In business, there are players with talent and there are those without talent who compensate for their lack of talent by gaming a system. In this case, it happens to be the U.S. patent system, a system which is broken.
Research In Motion, the Canadian maker of BlackBerry, settled last Friday its five-year patent dispute with a one-man Virginia firm NTP, averting a possible court-ordered shutdown of the BlackBerry system via a $612.5M payout. NTP was co-founded in 1990 by an engineer who claimed to create a system that sent e-mails between computers and wireless devices. According to NTP, RIM stole their idea. Throughout the dispute, NTP tried to play up the David vs. Goliath message in the media, because NTP was an office of two people.
Could it be more obvious that NTP wasn’t trying to build a business around its invention or licensing its invention? NTP was trying to cash in on one of many patents sitting in its arsenal.

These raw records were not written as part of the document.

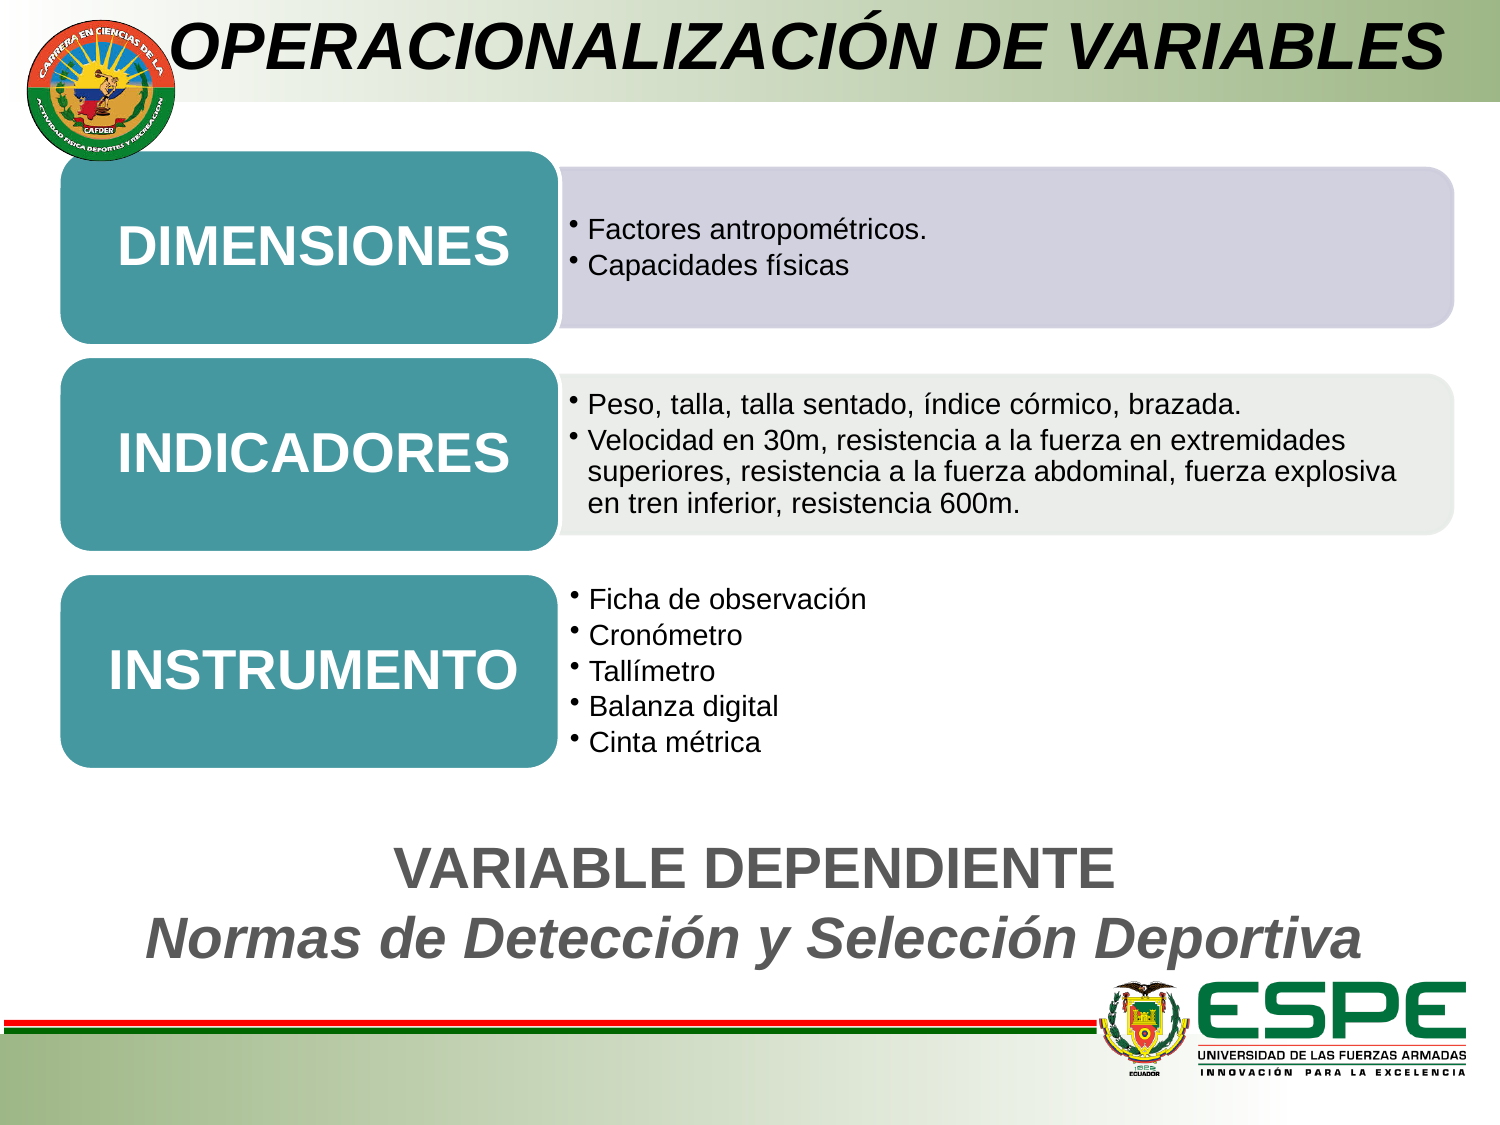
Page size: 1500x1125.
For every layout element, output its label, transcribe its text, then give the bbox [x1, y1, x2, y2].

picture [26, 19, 176, 162]
text_box VARIABLE DEPENDIENTE Normas de Detección y Selección Deportiva [130, 822, 1380, 978]
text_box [58, 148, 1453, 781]
picture [1099, 981, 1466, 1076]
title OPERACIONALIZACIÓN DE VARIABLES [112, 0, 1463, 183]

Much like surveyors ran out across the great Western prairie and laid claim to whatever land they could grab, NTP is a firm that speculates in virtual estate. They collected broad ideas and pushed them through the docile U.S. Patent & Trademark Office. They build a catalog of patents for such things like, ‘send an email from a computer to a wireless device.’ Then they sit around and wait for someone else to develop a popular business and sick the legal dogs, claiming that sole right to the core invention in the form of a patent. And they are not alone.
The player with talent, RIM, worked to build a business. RIM demonstrated in court how their engineers created their Blackberry system in isolation. No matter. Because of the U.S. patent system the legal right for using that system belonged to NTP.
Maybe we should be doing the same thing. Maybe we should join the group of patent-mongers scrounging to gain exclusive control of what seems like a non-obvious invention today, much like downloading music from the internet was provided a patent several years ago. After all, we wouldn’t have to work at actually providing a service or growing a business, but instead wait for another fool enterprise to do all the dirty work. How about: Patent Squatters, Ltd.? First patent: receiving telephone calls through a car steering wheel. I’ll get the paperwork started.
NTP didn’t build anything. They didn’t grow anything. They didn’t spend years creating consumer value. NTP simply gamed a system.
Never one to bemoan an issue without at least trying to provide a solution, I would first start by limiting the validation of patents by stricter first use clauses. Then, I would carve out sub-industry classifications for patents, so that an invention or process wouldn’t blanket the entire universe. Finally, I would limit the life of a patent by instituting a continued use clause, so that a patent holder would have to continuously demonstrate economic gain from use of the patent.